- _Reading passage_:
-- Begin --

# Colnago ID help?



## philippec (Jun 16, 2002)

I stumbled across an old Colnago frameset while emptying out a family member's basement. It's too small for me (54 cm) and so I will likely be slogging it off on e-bay along with some other nice tidbits but would like to get a good description up. The model name is Colnago Decor but I'm slightly confused since many Masters and master olympics are also labeled "Decor" -- see the auctions below -- the paint and tubeset of my frame seems identical to the first two Master Olympics and the Columbus decal seems identical to the one in the 3rd auction for the Master Piu -- and the tubeset looks identical as well.... slightly confused.

http://cgi.ebay.com/COLNAGO-MASTER-...212503187QQcategoryZ98084QQrdZ1QQcmdZViewItem

http://cgi.ebay.com/Colnago-Master-...215631330QQcategoryZ98084QQrdZ1QQcmdZViewItem

http://cgi.ebay.com/COLNAGO-Master-...215729709QQcategoryZ98084QQrdZ1QQcmdZViewItem

I've posted some pictures below -- any help dating and better naming this model? If it helps, this model was made for the European market (France) and has the Gilco fluted tubing on the top, down and seat tubes. The spacing is 130mm. I'm guessing early 90's and something more than the standard US-marketed Decor frameset that, as I understand it, had a round seat-tube. The serial number on the RR dropout is difficult to read.

Thanks for any insight you might give.

A+

Philippe


----------



## arvid (Jan 24, 2006)

*No old Colnago frame seems to be the same, but...*

Hence the tubing and the colour scheme, i would say it is a Master Light. Take a look at these pictures: https://bulgier.net/pics/bike/Catalogs/colnago-94/col2.jpg


----------

-- End --

- _What the task asks_:
In the Colnago thread above, which model does the second poster think the frameset is?

- _Source excerpt_:
-- Begin --

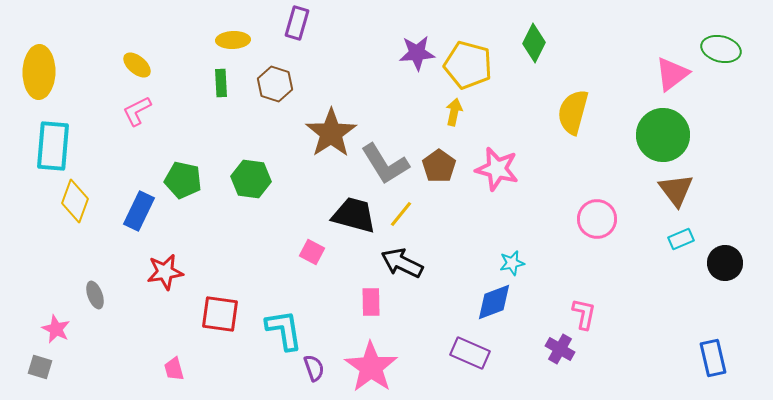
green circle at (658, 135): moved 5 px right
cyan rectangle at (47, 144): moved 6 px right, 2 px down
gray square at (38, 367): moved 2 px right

-- End --

- _Problem solution_:
A Master Light.